(DATA FOR ANALYSIS begins)

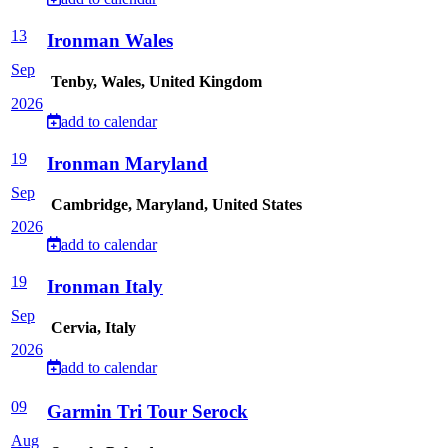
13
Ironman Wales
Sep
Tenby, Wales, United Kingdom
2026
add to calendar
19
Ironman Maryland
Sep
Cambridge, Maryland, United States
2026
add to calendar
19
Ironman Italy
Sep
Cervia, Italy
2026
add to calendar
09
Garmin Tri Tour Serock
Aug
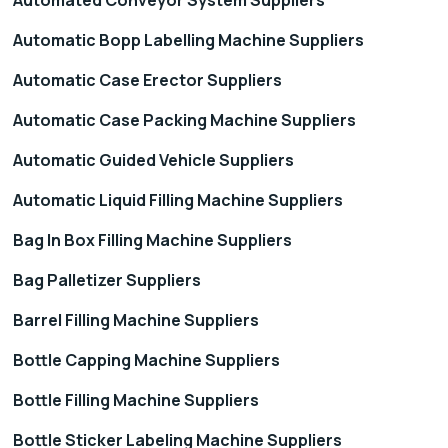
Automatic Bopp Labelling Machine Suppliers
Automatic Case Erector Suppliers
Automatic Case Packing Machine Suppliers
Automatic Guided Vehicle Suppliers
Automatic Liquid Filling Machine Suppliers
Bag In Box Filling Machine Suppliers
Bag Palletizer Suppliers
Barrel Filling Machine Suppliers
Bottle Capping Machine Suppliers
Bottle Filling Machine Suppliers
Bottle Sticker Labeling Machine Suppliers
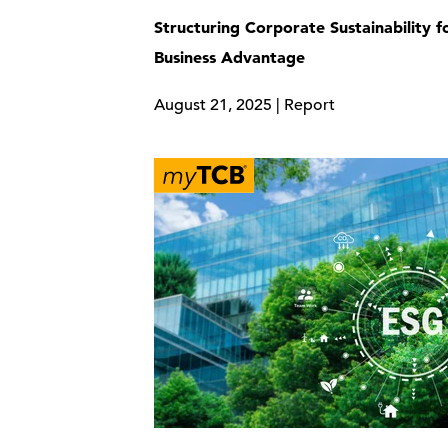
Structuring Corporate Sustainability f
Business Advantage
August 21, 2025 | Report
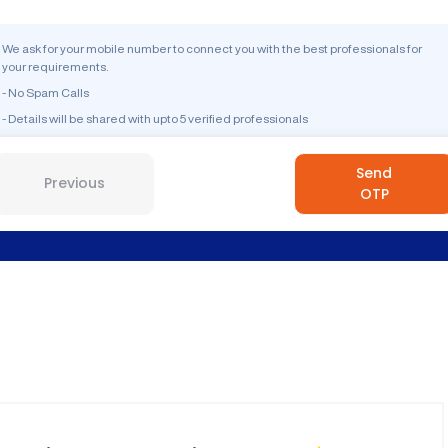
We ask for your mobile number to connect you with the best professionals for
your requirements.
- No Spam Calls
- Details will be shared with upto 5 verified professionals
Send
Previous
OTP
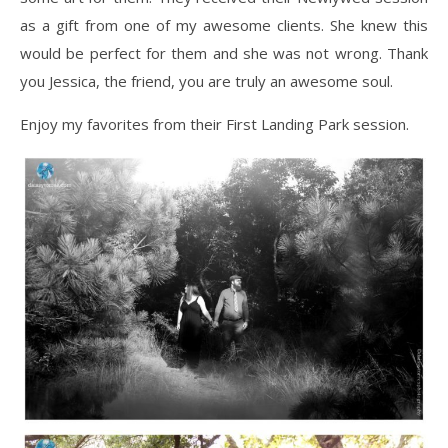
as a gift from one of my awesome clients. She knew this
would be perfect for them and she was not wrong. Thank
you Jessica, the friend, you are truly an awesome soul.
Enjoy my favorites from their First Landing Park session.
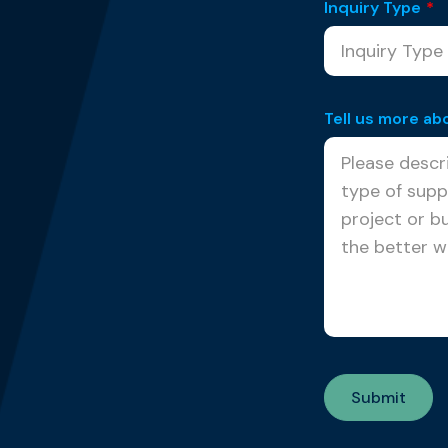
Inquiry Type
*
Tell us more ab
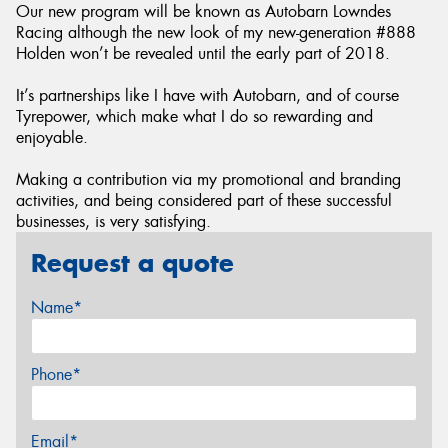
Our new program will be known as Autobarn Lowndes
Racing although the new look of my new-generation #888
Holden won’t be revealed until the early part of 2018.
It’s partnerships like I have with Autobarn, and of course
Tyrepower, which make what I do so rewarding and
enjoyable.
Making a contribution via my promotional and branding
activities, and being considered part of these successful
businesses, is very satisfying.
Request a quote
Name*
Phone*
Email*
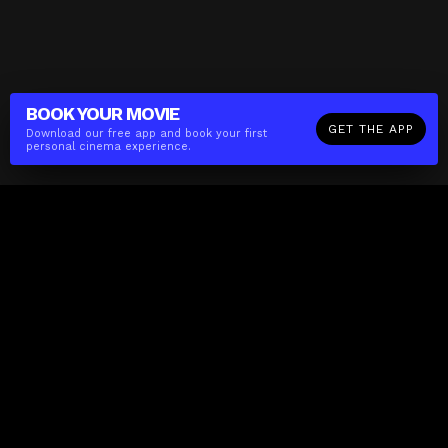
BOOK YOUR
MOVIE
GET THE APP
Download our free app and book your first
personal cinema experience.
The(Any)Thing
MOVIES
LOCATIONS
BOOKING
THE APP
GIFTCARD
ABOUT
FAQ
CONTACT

(DATA FOR ANALYSIS ends)

▸ **HOW TO COMPLETE THIS TASK**: Look through the entries above. Extract each line with the word "from".

▸ **THE ANSWER**:
as a gift from one of my awesome clients. She knew this
Enjoy my favorites from their First Landing Park session.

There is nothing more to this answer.